Christos Gikas

Personal information
- Full name: Christos Gikas
- Nationality: Greece
- Born: 12 August 1976 (age 49) Gjirokastër, Albania
- Height: 1.66 m (5 ft 5+1⁄2 in)
- Weight: 60 kg (132 lb)

Sport
- Style: Greco-Roman
- Club: Olympiacos
- Coach: Aristidis Rubenyan

Medal record
Men's Greco-Roman wrestling
Representing Greece
Mediterranean Games
| Silver medal – second place | 2001 Tunis | 63 kg |

= Christos Gikas =

Greek wrestler (born 1976)

Christos Gikas (Χρήστος Γκίκας; born August 12, 1976, in Gjirokastër, Albania) is a retired amateur Greek Greco-Roman wrestler, who competed in the men's lightweight category. He won a silver medal in the 63-kg division at the 2001 Mediterranean Games in Tunis, Tunisia, and had been selected to the nation's Olympic wrestling team when Greece hosted the 2004 Summer Olympics in Athens.
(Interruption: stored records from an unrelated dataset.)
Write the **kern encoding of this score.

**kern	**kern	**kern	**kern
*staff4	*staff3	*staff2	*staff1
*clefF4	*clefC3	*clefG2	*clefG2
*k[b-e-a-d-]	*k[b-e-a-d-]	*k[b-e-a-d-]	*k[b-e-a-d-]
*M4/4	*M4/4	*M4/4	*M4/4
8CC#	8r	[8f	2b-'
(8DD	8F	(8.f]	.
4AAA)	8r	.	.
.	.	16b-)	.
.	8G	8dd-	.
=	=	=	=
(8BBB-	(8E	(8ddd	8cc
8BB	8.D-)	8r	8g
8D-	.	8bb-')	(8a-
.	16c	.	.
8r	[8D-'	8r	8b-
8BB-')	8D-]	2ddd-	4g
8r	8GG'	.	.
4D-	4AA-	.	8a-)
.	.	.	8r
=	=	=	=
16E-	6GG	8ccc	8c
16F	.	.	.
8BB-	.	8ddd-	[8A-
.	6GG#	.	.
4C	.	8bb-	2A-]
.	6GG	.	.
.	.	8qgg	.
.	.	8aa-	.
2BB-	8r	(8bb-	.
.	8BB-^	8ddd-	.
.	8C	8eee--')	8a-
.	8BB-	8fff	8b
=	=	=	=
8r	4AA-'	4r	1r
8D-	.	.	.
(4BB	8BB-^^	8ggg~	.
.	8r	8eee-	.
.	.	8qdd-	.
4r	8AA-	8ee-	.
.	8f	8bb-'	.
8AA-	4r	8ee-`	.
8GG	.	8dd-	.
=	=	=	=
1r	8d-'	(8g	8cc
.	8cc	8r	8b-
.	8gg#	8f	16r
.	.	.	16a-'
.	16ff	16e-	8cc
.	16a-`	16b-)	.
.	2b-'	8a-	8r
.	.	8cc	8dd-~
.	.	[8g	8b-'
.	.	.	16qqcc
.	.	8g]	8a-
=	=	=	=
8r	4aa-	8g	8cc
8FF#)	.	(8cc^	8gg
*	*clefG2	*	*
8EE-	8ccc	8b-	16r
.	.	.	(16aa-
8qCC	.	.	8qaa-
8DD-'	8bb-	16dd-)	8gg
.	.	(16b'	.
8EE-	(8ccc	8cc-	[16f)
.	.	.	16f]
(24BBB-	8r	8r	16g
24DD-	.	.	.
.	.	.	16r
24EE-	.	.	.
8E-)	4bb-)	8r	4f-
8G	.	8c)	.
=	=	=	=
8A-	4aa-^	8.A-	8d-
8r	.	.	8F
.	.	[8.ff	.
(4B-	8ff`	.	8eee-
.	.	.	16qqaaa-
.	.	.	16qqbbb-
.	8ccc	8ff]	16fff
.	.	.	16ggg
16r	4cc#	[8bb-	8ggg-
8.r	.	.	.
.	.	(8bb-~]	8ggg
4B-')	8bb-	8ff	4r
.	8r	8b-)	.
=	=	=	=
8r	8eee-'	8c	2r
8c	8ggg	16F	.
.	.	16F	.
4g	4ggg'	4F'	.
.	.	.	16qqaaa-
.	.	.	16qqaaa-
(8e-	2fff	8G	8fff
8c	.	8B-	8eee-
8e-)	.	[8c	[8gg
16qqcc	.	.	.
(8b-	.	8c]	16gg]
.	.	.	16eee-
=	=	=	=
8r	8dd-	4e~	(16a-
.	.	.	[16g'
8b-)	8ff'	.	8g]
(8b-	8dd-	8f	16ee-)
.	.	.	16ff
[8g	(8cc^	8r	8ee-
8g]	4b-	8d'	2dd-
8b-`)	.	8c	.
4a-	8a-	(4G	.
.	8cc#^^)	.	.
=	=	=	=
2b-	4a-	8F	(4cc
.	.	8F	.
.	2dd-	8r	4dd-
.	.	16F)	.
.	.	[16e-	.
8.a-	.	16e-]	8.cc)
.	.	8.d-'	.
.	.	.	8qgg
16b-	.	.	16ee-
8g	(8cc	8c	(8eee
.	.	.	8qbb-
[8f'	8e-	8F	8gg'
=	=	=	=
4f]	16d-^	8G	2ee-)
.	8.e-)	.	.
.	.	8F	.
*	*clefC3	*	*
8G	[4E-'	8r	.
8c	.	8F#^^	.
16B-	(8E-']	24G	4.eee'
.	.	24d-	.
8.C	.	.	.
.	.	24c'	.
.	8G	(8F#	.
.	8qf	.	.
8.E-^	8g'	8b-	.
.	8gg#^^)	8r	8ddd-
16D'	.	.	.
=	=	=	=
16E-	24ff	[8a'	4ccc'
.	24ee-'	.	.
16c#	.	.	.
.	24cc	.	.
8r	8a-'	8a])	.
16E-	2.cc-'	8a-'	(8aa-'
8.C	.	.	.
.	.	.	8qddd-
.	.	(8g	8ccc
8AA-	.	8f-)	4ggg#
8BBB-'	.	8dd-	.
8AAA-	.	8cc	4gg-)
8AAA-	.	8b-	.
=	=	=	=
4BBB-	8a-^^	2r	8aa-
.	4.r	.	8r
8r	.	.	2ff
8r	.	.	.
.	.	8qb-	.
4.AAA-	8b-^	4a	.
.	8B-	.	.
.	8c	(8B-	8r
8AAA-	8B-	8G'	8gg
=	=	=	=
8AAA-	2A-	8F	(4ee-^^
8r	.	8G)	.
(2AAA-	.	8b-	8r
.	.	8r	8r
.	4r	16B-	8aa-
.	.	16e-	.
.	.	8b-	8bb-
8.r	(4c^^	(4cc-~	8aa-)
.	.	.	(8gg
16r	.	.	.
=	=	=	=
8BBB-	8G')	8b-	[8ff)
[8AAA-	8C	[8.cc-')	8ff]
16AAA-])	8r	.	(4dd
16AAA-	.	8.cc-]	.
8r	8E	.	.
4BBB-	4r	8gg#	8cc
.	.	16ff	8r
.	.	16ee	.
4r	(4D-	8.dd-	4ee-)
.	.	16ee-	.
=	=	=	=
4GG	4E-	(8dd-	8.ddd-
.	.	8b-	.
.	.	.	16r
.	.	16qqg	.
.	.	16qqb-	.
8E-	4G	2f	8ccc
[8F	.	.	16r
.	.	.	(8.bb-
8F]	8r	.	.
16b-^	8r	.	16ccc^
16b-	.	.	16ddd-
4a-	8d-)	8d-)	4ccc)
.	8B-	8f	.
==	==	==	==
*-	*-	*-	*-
Gikas also trained as a member of the wrestling squad for Olympiacos in Athens, under his personal coach Aristidis Rubenyan. As a player of Olympiacos, he won the European CELA Cup in 2006.

Gikas qualified for his naturalized Greek squad in the men's 60 kg class at the 2004 Summer Olympics in Athens. He filled up an entry by the International Federation of Association Wrestling and the Hellenic Olympic Committee, as Greece received an automatic berth for being the host nation. In front of the home crowd inside Ano Liossia Olympic Hall, Gikas lost three straight matches each to Turkey's Şeref Tüfenk (0–5), eventual Olympic silver medalist Roberto Monzón of Cuba (0–7), and two-time Olympian Ali Ashkani of Iran (1–6), leaving him on the bottom of the prelim pool and placing twentieth in the final standings.